Tuesday, August 18, 2020

Modern Moron Book Review, of the Late George Harrison

 


George Harrison journeyed to god through rock ‘n’ roll, LSD and mystic India. Topple your own greed, anger and illusions if you want to fix yourself, and don’t try and repair others. (Ancient Hindu text)

Each soul is potentially divine and our job is to manifest it. (Vivekanda) Empowered beings and mystical powers fascinated Harrison. The eastern spheres of religion and Hindu philosophy was an interictal part of the late George Harrison’s life. Do some people feel spiritual energy flow up through the roots to nourish plants and flowers to attain comic energy? Despite the massive success Harrison achieved in his short life, he was never fully satisfied.

By the time Harrison was 17-years-old he lived sex, drugs and rock ‘n’ roll. As one the guitarist, singers and song writers of the iconic Beatles, Harrison had amassed a fortune by the time he was 23-years-old. Before the Beatles came to America, Harrison tripled his father’s weekly salary as a bus driver, so he could retire, which his father indeed did. When Harrison was in his 20s, he began his study of Hindu religion, which he kept until his death in 2001 when he was 58-years-old. While in his 20s, Harrison said he wanted to do as well as he could in what he attempts and to die with a peaceful mind.

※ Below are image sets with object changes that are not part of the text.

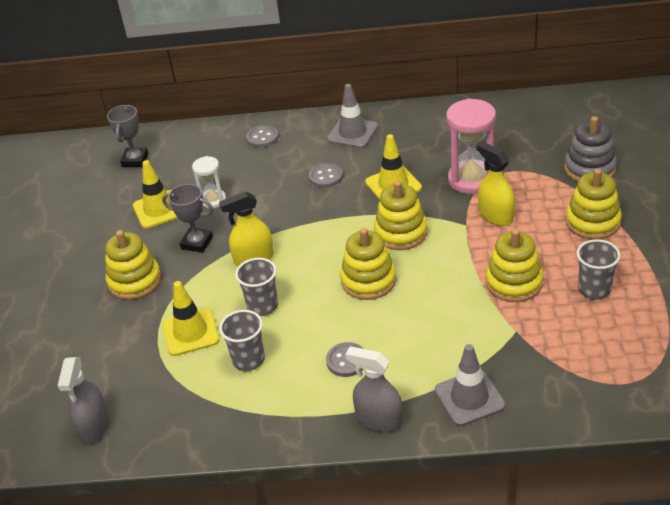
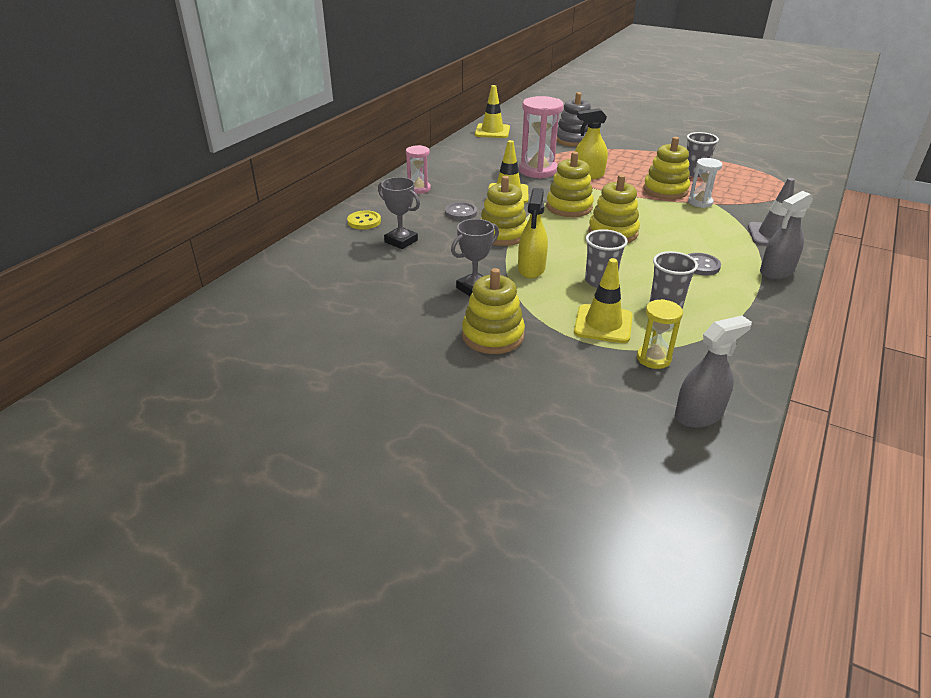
camera: 65 degrees left, 5 degrees down
grey spray bottle [58,357,109,444] -> grey spray bottle turned 60 degrees counterclockwise [675,315,752,428]
grey trophy [107,105,148,167] -> grey trophy moved to [378,177,420,249]
yellow traffic cone [133,160,178,229] -> yellow traffic cone moved to [475,85,510,138]
white hourglass [192,156,226,208] -> white hourglass moved to [688,158,723,208]
grey button [246,125,279,148] -> yellow button [347,210,381,230]
grey traffic cone [327,84,378,148] -> pink hourglass [406,145,431,194]
yellow stacking toy [565,169,622,240] -> yellow stacking toy moved to [480,176,528,246]
none -> yellow hourglass [637,299,683,369]

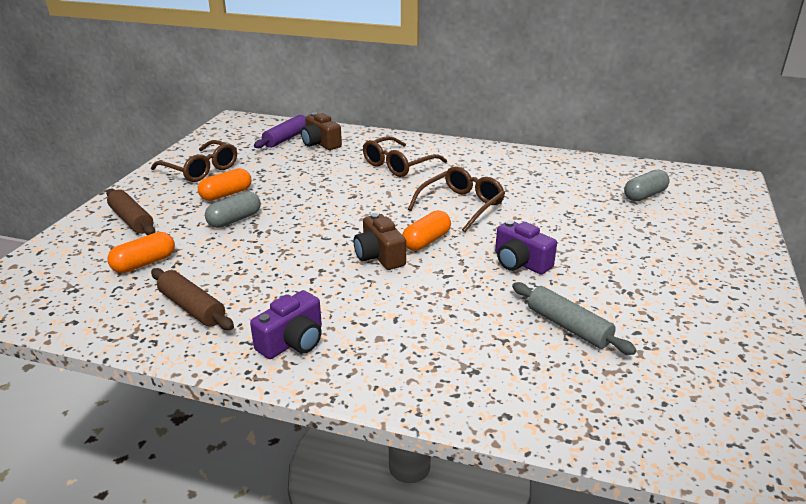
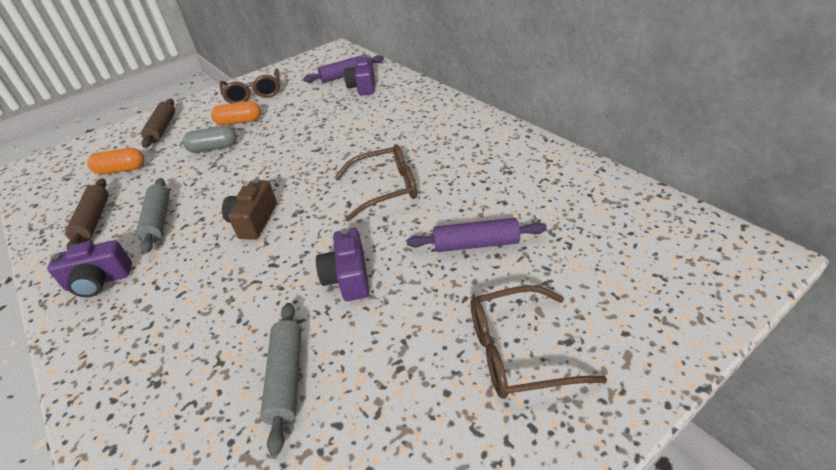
camera: 40 degrees right, 10 degrees up
brown camera [301,112,342,150] -> purple camera [344,55,375,95]
brown glasses [363,136,447,177] -> brown glasses moved to [470,285,607,399]
orange capsule [402,210,451,251] -> none
grey capsule [624,169,670,201] -> none
none -> grey rolling pin [136,178,170,254]
none -> purple rolling pin [407,218,547,252]

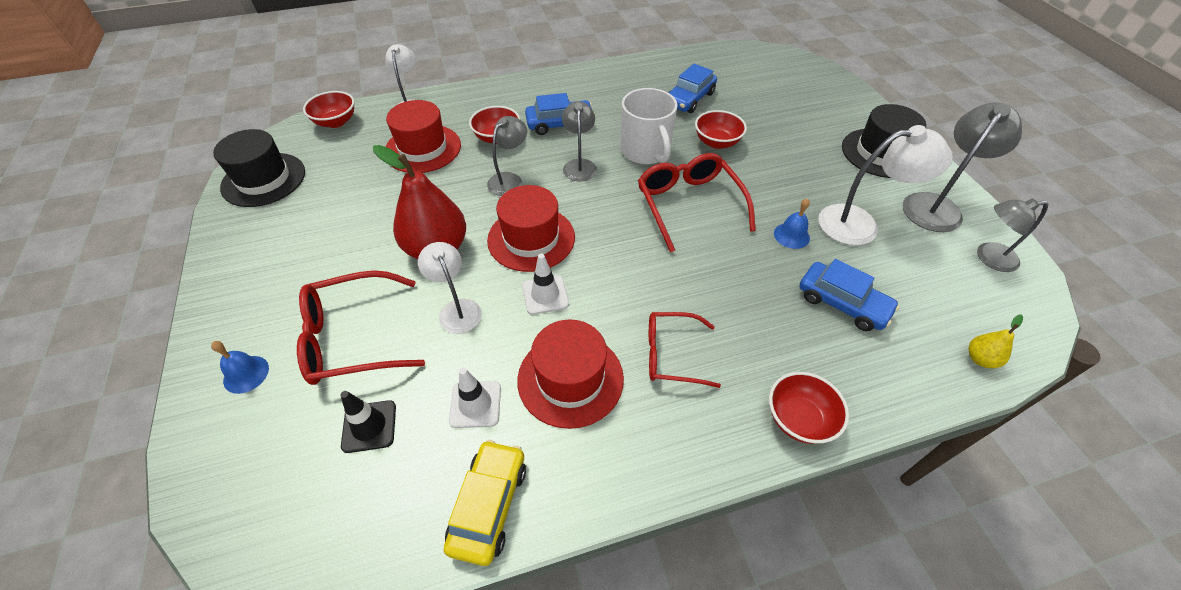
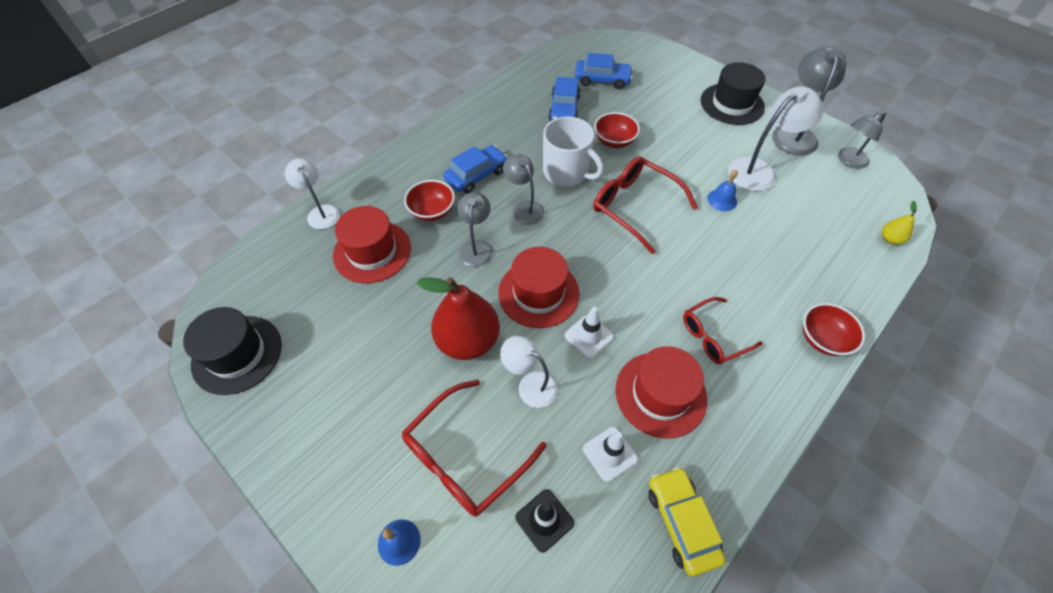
camera: 30 degrees left, 5 degrees up
red bowl [303,91,354,128] -> none
blue car [799,259,900,331] -> blue car moved to [575,53,633,89]

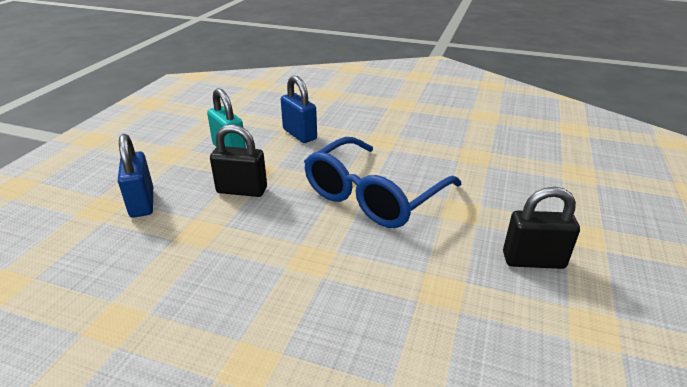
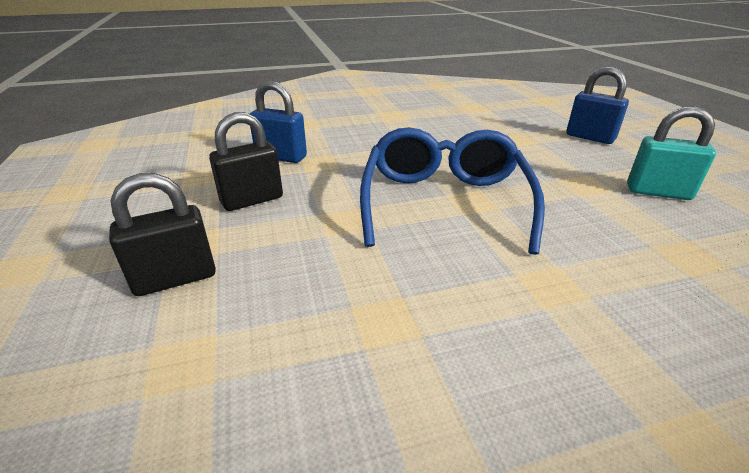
camera: 145 degrees right, 0 degrees up
black padlock [210,124,267,197] -> black padlock moved to [109,173,216,296]
blue padlock [281,76,317,143] -> blue padlock moved to [250,81,307,163]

“The Spiritual and Musical Journey of George Harrison Here Comes the Sun” by Joshua M. Greene should be read by any fan of George Harrison or the Beatles. Harrison was no saint, and certainly not a devote Hindu, but the vastness and wisdom of Hinduism played a major role in his life and music. Music is the highest form of education states Rig-Veda, text from ancient Hinduism.

Ravi Shankara, a close friend and mentor to Harrison said making God in sound or trying to is the goal in music. The highest aim of our music is to reveal the essence of the universe it reflects, Shankar said.  

The Friar Park estate located in England was built in 1896 for Sir Frankie Crisp. The 35-acre estate had an array of homilies carved throughout the property. Homilies are clever sayings that Crisp had posted throughout the property. On Friar Park which was restored in the 1970s and purchased by Harrison, these homilies were sayings about the devil, friendship and life. Crisp was a bit like the creator of “Alice’s Adventure in Wonderland,” Lewis Carroll said Joshua M. Greene, the writer of this book.  Harrison liked to garden in his newly acquired estate and enjoyed the more then 100-year-old Homilies laden throughout his property.  

In August 1997, Harrison was diagnosed with terminal cancer. The first two reactions, or most common ones for people receiving this frightening news about themselves is denial and anger. For George, it was chanting and planting. In this age, the only means of deliverance is chanting the holy name of god. There is no other way. (Brhannaradiya Purana 38.126) thousands of years before the Bible.

When George was diagnosed with cancer in 1997, doctors gave him six months to live, and George said bollocks! George died on November 30, 2001.

“He wasn’t attached to this world in the way most people would be. My dad had no fear of dying whatsoever. I can’t stress that enough really,” Dhani Harrison said.